WORK REQUIRED:
Copy the text of each item below word for word, keeping every line in its original order.

MATERIAL SHOWN:
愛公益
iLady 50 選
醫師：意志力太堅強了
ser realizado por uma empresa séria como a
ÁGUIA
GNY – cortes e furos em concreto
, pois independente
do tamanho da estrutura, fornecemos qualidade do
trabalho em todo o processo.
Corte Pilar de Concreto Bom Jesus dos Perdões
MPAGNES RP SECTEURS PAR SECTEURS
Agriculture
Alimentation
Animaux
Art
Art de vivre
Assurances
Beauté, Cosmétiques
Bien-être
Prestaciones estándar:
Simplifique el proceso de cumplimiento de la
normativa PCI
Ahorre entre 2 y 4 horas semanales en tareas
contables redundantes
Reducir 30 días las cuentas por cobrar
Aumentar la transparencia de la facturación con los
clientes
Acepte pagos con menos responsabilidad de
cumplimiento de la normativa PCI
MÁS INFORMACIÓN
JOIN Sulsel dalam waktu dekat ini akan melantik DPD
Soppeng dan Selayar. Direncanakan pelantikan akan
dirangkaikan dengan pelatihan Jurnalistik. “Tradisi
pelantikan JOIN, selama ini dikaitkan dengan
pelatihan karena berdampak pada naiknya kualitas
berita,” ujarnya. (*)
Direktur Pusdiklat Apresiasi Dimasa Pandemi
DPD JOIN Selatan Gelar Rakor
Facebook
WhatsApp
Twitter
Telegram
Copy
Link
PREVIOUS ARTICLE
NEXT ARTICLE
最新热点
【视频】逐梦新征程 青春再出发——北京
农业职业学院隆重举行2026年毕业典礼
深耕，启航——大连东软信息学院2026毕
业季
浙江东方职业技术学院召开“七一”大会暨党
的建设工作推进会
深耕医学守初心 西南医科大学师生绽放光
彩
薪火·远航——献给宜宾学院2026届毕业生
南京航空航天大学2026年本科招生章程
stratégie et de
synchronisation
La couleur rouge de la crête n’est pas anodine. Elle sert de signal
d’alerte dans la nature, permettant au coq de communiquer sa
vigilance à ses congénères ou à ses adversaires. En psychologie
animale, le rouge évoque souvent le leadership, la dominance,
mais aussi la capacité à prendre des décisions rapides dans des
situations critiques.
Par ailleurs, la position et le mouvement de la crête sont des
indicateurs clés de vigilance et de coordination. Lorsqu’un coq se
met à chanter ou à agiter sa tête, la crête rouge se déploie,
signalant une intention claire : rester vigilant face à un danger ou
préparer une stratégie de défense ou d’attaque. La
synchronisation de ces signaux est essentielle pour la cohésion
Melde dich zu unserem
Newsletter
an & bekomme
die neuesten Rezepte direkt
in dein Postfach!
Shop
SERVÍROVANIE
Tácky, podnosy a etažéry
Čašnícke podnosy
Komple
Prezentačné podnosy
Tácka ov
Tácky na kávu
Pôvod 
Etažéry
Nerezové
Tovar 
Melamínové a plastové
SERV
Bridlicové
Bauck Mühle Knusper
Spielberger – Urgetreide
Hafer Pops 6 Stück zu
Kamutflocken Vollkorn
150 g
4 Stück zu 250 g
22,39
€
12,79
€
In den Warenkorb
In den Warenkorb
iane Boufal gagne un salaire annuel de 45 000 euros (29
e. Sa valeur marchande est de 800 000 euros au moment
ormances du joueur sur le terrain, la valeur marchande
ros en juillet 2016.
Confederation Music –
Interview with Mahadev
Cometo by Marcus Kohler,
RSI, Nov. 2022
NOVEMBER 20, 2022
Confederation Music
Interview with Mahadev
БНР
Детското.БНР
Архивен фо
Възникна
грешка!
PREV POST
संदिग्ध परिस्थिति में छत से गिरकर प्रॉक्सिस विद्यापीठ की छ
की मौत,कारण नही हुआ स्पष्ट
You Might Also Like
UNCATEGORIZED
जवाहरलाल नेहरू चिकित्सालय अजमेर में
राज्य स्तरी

WRITTEN SOLUTION:
愛公益
iLady 50 選
醫師：意志力太堅強了
ser realizado por uma empresa séria como a
ÁGUIA
GNY – cortes e furos em concreto
, pois independente
do tamanho da estrutura, fornecemos qualidade do
trabalho em todo o processo.
Corte Pilar de Concreto Bom Jesus dos Perdões
MPAGNES RP SECTEURS PAR SECTEURS
Agriculture
Alimentation
Animaux
Art
Art de vivre
Assurances
Beauté, Cosmétiques
Bien-être
Prestaciones estándar:
Simplifique el proceso de cumplimiento de la
normativa PCI
Ahorre entre 2 y 4 horas semanales en tareas
contables redundantes
Reducir 30 días las cuentas por cobrar
Aumentar la transparencia de la facturación con los
clientes
Acepte pagos con menos responsabilidad de
cumplimiento de la normativa PCI
MÁS INFORMACIÓN
JOIN Sulsel dalam waktu dekat ini akan melantik DPD
Soppeng dan Selayar. Direncanakan pelantikan akan
dirangkaikan dengan pelatihan Jurnalistik. “Tradisi
pelantikan JOIN, selama ini dikaitkan dengan
pelatihan karena berdampak pada naiknya kualitas
berita,” ujarnya. (*)
Direktur Pusdiklat Apresiasi Dimasa Pandemi
DPD JOIN Selatan Gelar Rakor
Facebook
WhatsApp
Twitter
Telegram
Copy
Link
PREVIOUS ARTICLE
NEXT ARTICLE
最新热点
【视频】逐梦新征程 青春再出发——北京
农业职业学院隆重举行2026年毕业典礼
深耕，启航——大连东软信息学院2026毕
业季
浙江东方职业技术学院召开“七一”大会暨党
的建设工作推进会
深耕医学守初心 西南医科大学师生绽放光
彩
薪火·远航——献给宜宾学院2026届毕业生
南京航空航天大学2026年本科招生章程
stratégie et de
synchronisation
La couleur rouge de la crête n’est pas anodine. Elle sert de signal
d’alerte dans la nature, permettant au coq de communiquer sa
vigilance à ses congénères ou à ses adversaires. En psychologie
animale, le rouge évoque souvent le leadership, la dominance,
mais aussi la capacité à prendre des décisions rapides dans des
situations critiques.
Par ailleurs, la position et le mouvement de la crête sont des
indicateurs clés de vigilance et de coordination. Lorsqu’un coq se
met à chanter ou à agiter sa tête, la crête rouge se déploie,
signalant une intention claire : rester vigilant face à un danger ou
préparer une stratégie de défense ou d’attaque. La
synchronisation de ces signaux est essentielle pour la cohésion
Melde dich zu unserem
Newsletter
an & bekomme
die neuesten Rezepte direkt
in dein Postfach!
Shop
SERVÍROVANIE
Tácky, podnosy a etažéry
Čašnícke podnosy
Komple
Prezentačné podnosy
Tácka ov
Tácky na kávu
Pôvod 
Etažéry
Nerezové
Tovar 
Melamínové a plastové
SERV
Bridlicové
Bauck Mühle Knusper
Spielberger – Urgetreide
Hafer Pops 6 Stück zu
Kamutflocken Vollkorn
150 g
4 Stück zu 250 g
22,39
€
12,79
€
In den Warenkorb
In den Warenkorb
iane Boufal gagne un salaire annuel de 45 000 euros (29
e. Sa valeur marchande est de 800 000 euros au moment
ormances du joueur sur le terrain, la valeur marchande
ros en juillet 2016.
Confederation Music –
Interview with Mahadev
Cometo by Marcus Kohler,
RSI, Nov. 2022
NOVEMBER 20, 2022
Confederation Music
Interview with Mahadev
БНР
Детското.БНР
Архивен фо
Възникна
грешка!
PREV POST
संदिग्ध परिस्थिति में छत से गिरकर प्रॉक्सिस विद्यापीठ की छ
की मौत,कारण नही हुआ स्पष्ट
You Might Also Like
UNCATEGORIZED
जवाहरलाल नेहरू चिकित्सालय अजमेर में
राज्य स्तरी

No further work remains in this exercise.